■ Problem statement
The answer must be every record below, repeated exactly.

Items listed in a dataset
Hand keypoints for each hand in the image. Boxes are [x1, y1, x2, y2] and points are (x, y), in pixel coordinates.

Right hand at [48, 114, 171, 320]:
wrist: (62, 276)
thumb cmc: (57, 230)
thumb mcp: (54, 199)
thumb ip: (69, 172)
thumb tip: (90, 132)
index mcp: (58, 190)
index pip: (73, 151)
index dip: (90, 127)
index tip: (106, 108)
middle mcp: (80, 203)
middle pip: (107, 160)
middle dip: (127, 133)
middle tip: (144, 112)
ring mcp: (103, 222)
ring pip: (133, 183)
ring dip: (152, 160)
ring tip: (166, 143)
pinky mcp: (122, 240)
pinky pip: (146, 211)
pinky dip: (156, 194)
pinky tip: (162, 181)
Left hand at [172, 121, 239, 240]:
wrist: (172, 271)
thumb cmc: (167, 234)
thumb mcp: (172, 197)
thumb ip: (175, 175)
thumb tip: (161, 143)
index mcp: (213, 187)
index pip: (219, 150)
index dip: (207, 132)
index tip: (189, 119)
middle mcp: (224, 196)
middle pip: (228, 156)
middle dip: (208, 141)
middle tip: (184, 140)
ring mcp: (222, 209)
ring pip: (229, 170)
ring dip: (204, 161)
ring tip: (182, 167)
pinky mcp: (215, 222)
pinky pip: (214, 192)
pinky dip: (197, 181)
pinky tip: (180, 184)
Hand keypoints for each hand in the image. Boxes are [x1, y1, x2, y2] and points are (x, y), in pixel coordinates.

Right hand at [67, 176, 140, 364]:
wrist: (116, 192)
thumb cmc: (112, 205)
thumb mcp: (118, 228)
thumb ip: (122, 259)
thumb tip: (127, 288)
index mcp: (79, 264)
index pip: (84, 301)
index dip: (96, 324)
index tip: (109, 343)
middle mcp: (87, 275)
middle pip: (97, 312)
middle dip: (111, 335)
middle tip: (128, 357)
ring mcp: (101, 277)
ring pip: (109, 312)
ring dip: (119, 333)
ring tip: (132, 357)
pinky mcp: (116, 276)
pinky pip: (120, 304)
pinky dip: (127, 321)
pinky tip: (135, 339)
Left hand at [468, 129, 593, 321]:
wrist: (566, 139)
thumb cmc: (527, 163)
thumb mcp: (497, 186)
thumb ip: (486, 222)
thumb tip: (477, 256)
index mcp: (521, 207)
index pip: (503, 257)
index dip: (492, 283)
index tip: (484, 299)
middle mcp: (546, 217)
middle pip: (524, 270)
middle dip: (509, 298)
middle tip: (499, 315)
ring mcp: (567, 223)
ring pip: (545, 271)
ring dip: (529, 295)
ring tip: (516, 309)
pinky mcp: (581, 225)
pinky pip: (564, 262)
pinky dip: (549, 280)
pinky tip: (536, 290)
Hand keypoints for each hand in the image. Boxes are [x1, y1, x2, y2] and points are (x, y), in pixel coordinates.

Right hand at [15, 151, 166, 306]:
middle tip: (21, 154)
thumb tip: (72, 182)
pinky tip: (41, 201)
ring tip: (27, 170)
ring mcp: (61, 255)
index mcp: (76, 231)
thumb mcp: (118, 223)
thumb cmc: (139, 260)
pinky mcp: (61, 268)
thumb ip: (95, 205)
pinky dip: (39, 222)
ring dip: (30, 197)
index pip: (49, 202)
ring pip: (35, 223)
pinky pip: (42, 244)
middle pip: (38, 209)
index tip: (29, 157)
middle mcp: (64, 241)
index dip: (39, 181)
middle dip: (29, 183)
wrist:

■ Task solution
Hand keypoints for each hand in the image. Boxes are [x1, y1, x2, y2] and points are (x, y), in pixel coordinates.

Right hand at [48, 114, 171, 320]:
wrist: (62, 276)
thumb cmc: (57, 230)
thumb mcp: (54, 199)
thumb ip: (69, 172)
thumb tip: (90, 132)
index mcp: (58, 190)
index pip: (73, 151)
index dip: (90, 127)
index tip: (106, 108)
middle mcp: (80, 203)
middle pip: (107, 160)
middle dip: (127, 133)
middle tip: (144, 112)
ring mcp: (103, 222)
ring pip: (133, 183)
ring dip: (152, 160)
ring tip: (166, 143)
pinky mcp: (122, 240)
pinky pip: (146, 211)
pinky dip: (156, 194)
pinky tip: (162, 181)
Left hand at [172, 121, 239, 240]:
wrist: (172, 271)
thumb cmc: (167, 234)
thumb mcp: (172, 197)
thumb ip: (175, 175)
thumb tip: (161, 143)
index mcp: (213, 187)
index pip: (219, 150)
index dip: (207, 132)
index tip: (189, 119)
middle mcp: (224, 196)
middle pip: (228, 156)
middle dip: (208, 141)
middle tip: (184, 140)
ring mcp: (222, 209)
ring pip: (229, 170)
ring dip: (204, 161)
ring tip: (182, 167)
pinky mcp: (215, 222)
pinky pip: (214, 192)
pinky dip: (197, 181)
pinky tip: (180, 184)
Hand keypoints for each hand in the image. Boxes are [x1, y1, x2, y2] and points are (x, y), in pixel coordinates.

Right hand at [67, 176, 140, 364]:
wrist: (116, 192)
thumb cmc: (112, 205)
thumb mcp: (118, 228)
thumb ip: (122, 259)
thumb tip: (127, 288)
index mcp: (79, 264)
index pip: (84, 301)
index dip: (96, 324)
index tip: (109, 343)
middle mcp: (87, 275)
middle pip: (97, 312)
middle dip: (111, 335)
middle tip: (128, 357)
ring mcp: (101, 277)
ring pip: (109, 312)
ring dip: (119, 333)
ring tip: (132, 357)
pinky mcp: (116, 276)
pinky pip: (120, 304)
pinky dip: (127, 321)
pinky tip: (135, 339)
Left hand at [468, 129, 593, 321]:
wrist: (566, 139)
thumb cmc: (527, 163)
thumb mcp: (497, 186)
thumb ip: (486, 222)
thumb tip: (477, 256)
index mcp: (521, 207)
index pip: (503, 257)
index dip: (492, 283)
index tip: (484, 299)
middle mcp: (546, 217)
middle pip: (524, 270)
middle dip: (509, 298)
middle tip: (499, 315)
ring mcp: (567, 223)
ring pip: (545, 271)
ring dip: (529, 295)
ring tip: (516, 309)
pinky mcp: (581, 225)
pinky pip: (564, 262)
pinky dip: (549, 280)
pinky tip: (536, 290)
Hand keypoints for each hand in the image. Boxes are [x1, y1, x2, y2] and points are (x, y), in pixel coordinates.

Right hand at [15, 151, 166, 306]:
middle tip: (21, 154)
thumb tip: (72, 182)
pinky tip: (41, 201)
ring tip: (27, 170)
ring mcp: (61, 255)
index mcp: (76, 231)
thumb mcp: (118, 223)
thumb cmc: (139, 260)
pinky mcp: (61, 268)
thumb ip: (95, 205)
pinky dip: (39, 222)
ring dip: (30, 197)
index pip: (49, 202)
ring pip: (35, 223)
pinky pip: (42, 244)
middle pip: (38, 209)
index tip: (29, 157)
middle mcp: (64, 241)
index dip: (39, 181)
middle dip: (29, 183)
wrist:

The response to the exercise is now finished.